## ABOUT THIS EXERCISE
Can you pick up the Dagster release notes on major changes and carry them on past their final item?

## SELECTED PASSAGE
Major Changes
- Software-defined assets, which offer a declarative approach to data orchestration on top of Dagster’s core job/op/graph APIs, have matured significantly. Improvements include partitioned assets, a revamped asset details page in Dagit, a cross-repository asset graph view in Dagit, Dagster types on assets, structured metadata on assets, and the ability to materialize ad-hoc selections of assets without defining jobs. Users can expect the APIs to only undergo minor changes before being declared fully stable in Dagster’s next major release. For more information, view the software-defined assets concepts page [here](https://docs.dagster.io/concepts/assets/software-defined-assets).
- We’ve made it easier to define a set of [software-defined assets](https://docs.dagster.io/_apidocs/libraries/dagster-dbt#assets) where each Dagster asset maps to a dbt model. All of the dependency information between the dbt models will be reflected in the Dagster asset graph, while still running your dbt project in a single step.
- Dagit has a new homepage, dubbed the “factory floor” view, that provides an overview of recent runs of all the jobs. From it, you can monitor the status of each job’s latest run or quickly re-execute a job. The new timeline view reports the status of all recent runs in a convenient gantt chart.

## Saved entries

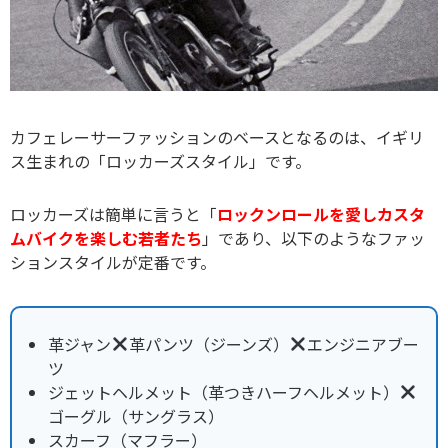
カフェレーサーファッションのベースとなるのは、イギリ
ス生まれの「ロッカーズスタイル」です。
ロッカーズは簡単に言うと「
ロックンロールを愛しカスタ
ムバイクを楽しむ若者たち
」であり、以下のようなファッ
ションスタイルが定番です。
革ジャン
革パンツ（ジーンズ）
エンジニアブー
ツ
ジェットヘルメット（革つきハーフヘルメット）
ゴーグル（サングラス）
スカーフ（マフラー）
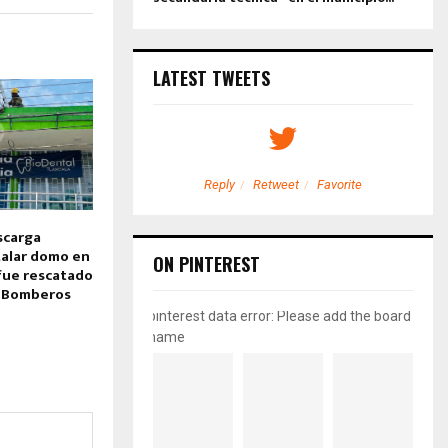
LATEST TWEETS
etweet
Favorite
Reply
Retweet
Favorite
scarga
stalar domo en
ON PINTEREST
fue rescatado
y Bomberos
pinterest data error: Please add the board
name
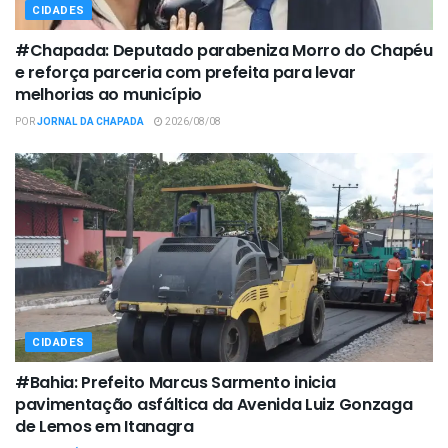
CIDADES
#Chapada: Deputado parabeniza Morro do Chapéu
e reforça parceria com prefeita para levar
melhorias ao município
POR
JORNAL DA CHAPADA
2026/08/08
CIDADES
#Bahia: Prefeito Marcus Sarmento inicia
pavimentação asfáltica da Avenida Luiz Gonzaga
de Lemos em Itanagra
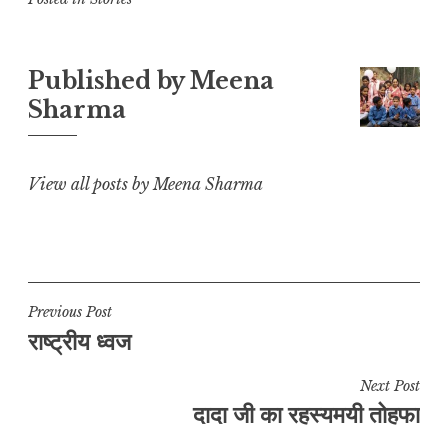
p
at
c
ai
e
a
y
s
e
l
g
r
L
A
b
r
e
Published by
Meena
i
p
o
a
Sharma
n
p
o
m
k
k
View all posts by Meena Sharma
Post
Previous Post
राष्ट्रीय ध्वज
navigation
Next Post
दादा जी का रहस्यमयी तोहफा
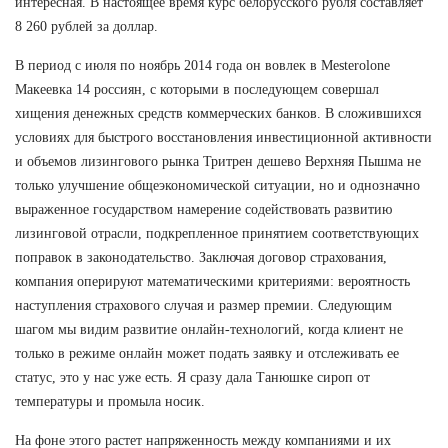
интересная. В настоящее время курс белорусского рубля составляет
8 260 рублей за доллар.
В период с июля по ноябрь 2014 года он вовлек в Mesterolone
Макеевка 14 россиян, с которыми в последующем совершал
хищения денежных средств коммерческих банков. В сложившихся
условиях для быстрого восстановления инвестиционной активности
и объемов лизингового рынка Тритрен дешево Верхняя Пышма не
только улучшение общеэкономической ситуации, но и однозначно
выраженное государством намерение содействовать развитию
лизинговой отрасли, подкрепленное принятием соответствующих
поправок в законодательство. Заключая договор страхования,
компания оперируют математическими критериями: вероятность
наступления страхового случая и размер премии. Следующим
шагом мы видим развитие онлайн-технологий, когда клиент не
только в режиме онлайн может подать заявку и отслеживать ее
статус, это у нас уже есть. Я сразу дала Танюшке сироп от
температуры и промыла носик.
На фоне этого растет напряженность между компаниями и их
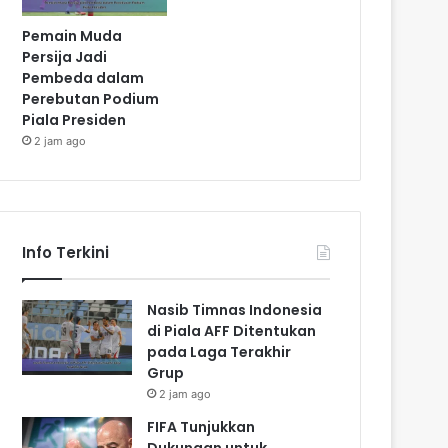
Pemain Muda
Persija Jadi
Pembeda dalam
Perebutan Podium
Piala Presiden
2 jam ago
Info Terkini
Nasib Timnas Indonesia
di Piala AFF Ditentukan
pada Laga Terakhir
Grup
2 jam ago
FIFA Tunjukkan
Dukungan untuk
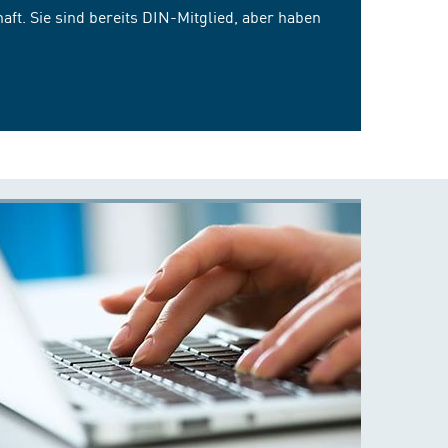
ft. Sie sind bereits DIN-Mitglied, aber haben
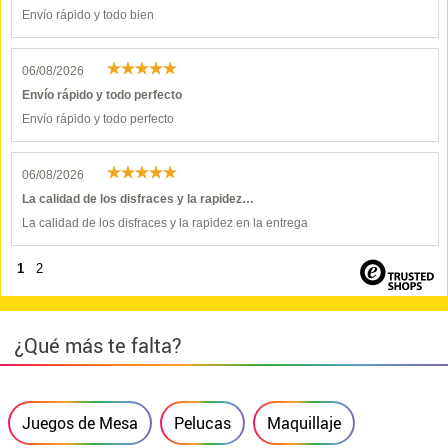
Envío rápido y todo bien
06/08/2026
Envío rápido y todo perfecto
Envío rápido y todo perfecto
06/08/2026
La calidad de los disfraces y la rapidez…
La calidad de los disfraces y la rapidez en la entrega
1
2
¿Qué más te falta?
Juegos de Mesa
Pelucas
Maquillaje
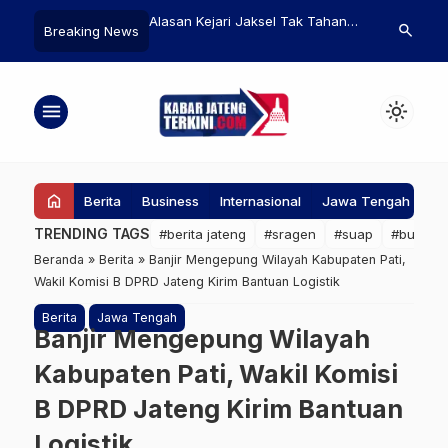
 Terlilit Lakban di
Alasan Kejari Jaksel Tak Tahan
Jalur Penda
search
Breaking News
a Jakpus Ternyata
Roy Suryo dan dr Tifa dalam
Ditutup Seme
u
Kasus Ijazah Jokowi
untuk Peraya
Suku Tengge
menu
light_mode
home
Berita
Business
Internasional
Jawa Tengah
Ke
TRENDING TAGS
#berita jateng
#sragen
#suap
#bupati
Beranda
»
Berita
»
Banjir Mengepung Wilayah Kabupaten Pati,
Wakil Komisi B DPRD Jateng Kirim Bantuan Logistik
Berita
Jawa Tengah
Banjir Mengepung Wilayah
Kabupaten Pati, Wakil Komisi
B DPRD Jateng Kirim Bantuan
Logistik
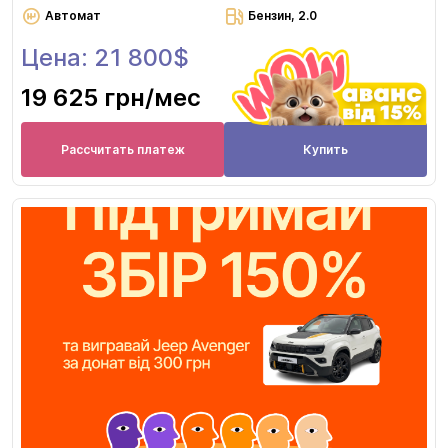
Автомат
Бензин, 2.0
Цена: 21 800$
19 625 грн
/мес
Рассчитать платеж
Купить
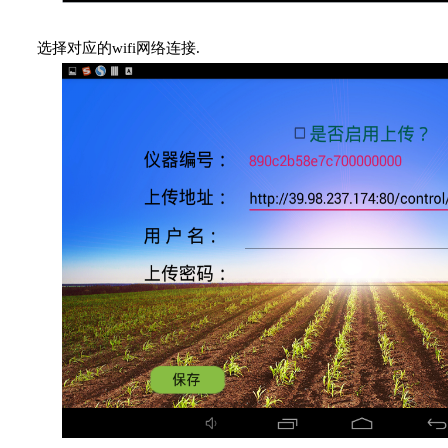
选择对应的wifi网络连接.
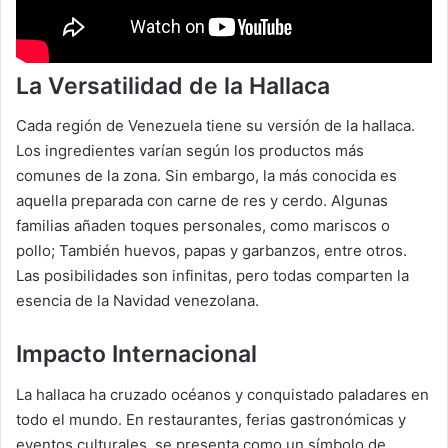
La Versatilidad de la Hallaca
Cada región de Venezuela tiene su versión de la hallaca.
Los ingredientes varían según los productos más
comunes de la zona. Sin embargo, la más conocida es
aquella preparada con carne de res y cerdo. Algunas
familias añaden toques personales, como mariscos o
pollo; También huevos, papas y garbanzos, entre otros.
Las posibilidades son infinitas, pero todas comparten la
esencia de la Navidad venezolana.
Impacto Internacional
La hallaca ha cruzado océanos y conquistado paladares en
todo el mundo. En restaurantes, ferias gastronómicas y
eventos culturales, se presenta como un símbolo de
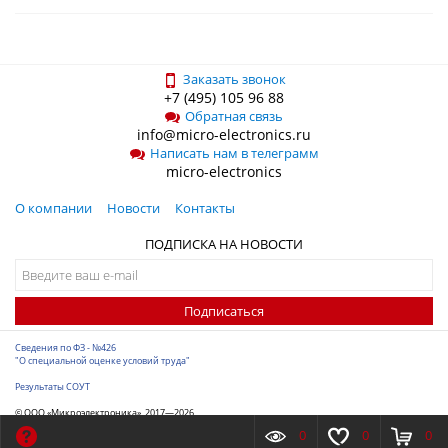
Заказать звонок
+7 (495) 105 96 88
Обратная связь
info@micro-electronics.ru
Написать нам в телеграмм
micro-electronics
О компании
Новости
Контакты
ПОДПИСКА НА НОВОСТИ
Подписаться
Сведения по ФЗ - №426
"О специальной оценке условий труда"
Результаты СОУТ
© ООО «Микроэлектроника», 2017—2026
Разработка сайта
-
ITConstruct
0
0
0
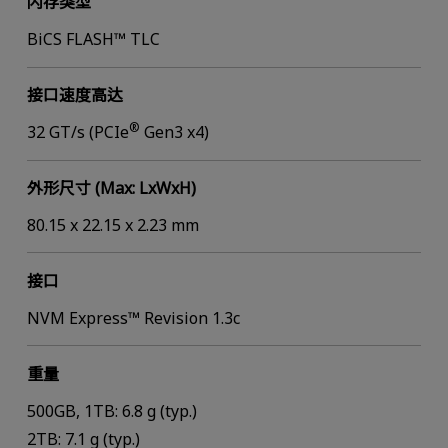
闪存类型
BiCS FLASH™ TLC
接口速度高达
®
32 GT/s (PCIe
Gen3 x4)
外形尺寸 (Max: LxWxH)
80.15 x 22.15 x 2.23 mm
接口
NVM Express™ Revision 1.3c
重量
500GB, 1TB: 6.8 g (typ.)
2TB: 7.1 g (typ.)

## EXERCISE OUTPUT
- You can now write schedules and sensors that default to running as soon as they are loaded in your workspace, without needing to be started manually in Dagit. For example, you can create a sensor like this:
python
from dagster import sensor, DefaultSensorStatus
sensor(job=my_job, default_status=DefaultSensorStatus.RUNNING)
def my_running_sensor():
...
or a schedule like this:
python
from dagster import schedule, DefaultScheduleStatus, ScheduleEvaluationContext
schedule(job=my_job, cron_schedule="0 0 * * *", default_status=DefaultScheduleStatus.RUNNING)
def my_running_schedule(context: ScheduleEvaluationContext):
...
As soon as schedules or sensors with the default_status field set to `RUNNING` are included in the workspace loaded by your Dagster Daemon, they will begin creating ticks and submitting runs.
- Op selection now supports selecting ops inside subgraphs. For example, to select an op my_op inside a subgraph my_graph, you can now specify the query as `my_graph.my_op`. This is supported in both Dagit and Python APIs.
- Dagster Types can now have attached metadata. This allows TableSchema objects to be attached to Dagster Types via TableSchemaMetadata. A Dagster Type with a TableSchema will have the schema rendered in Dagit.
- A new [Pandera](https://pandera.readthedocs.io/) integration (dagster-pandera) allows you to use Pandera’s dataframe validation library to wrap dataframe schemas in Dagster types. This provides two main benefits: (1) Pandera’s rich schema validation can be used for runtime data validation of Pandas dataframes in Dagster ops/assets; (2) Pandera schema information is displayed in Dagit using a new TableSchema API for representing arbitrary table schemas.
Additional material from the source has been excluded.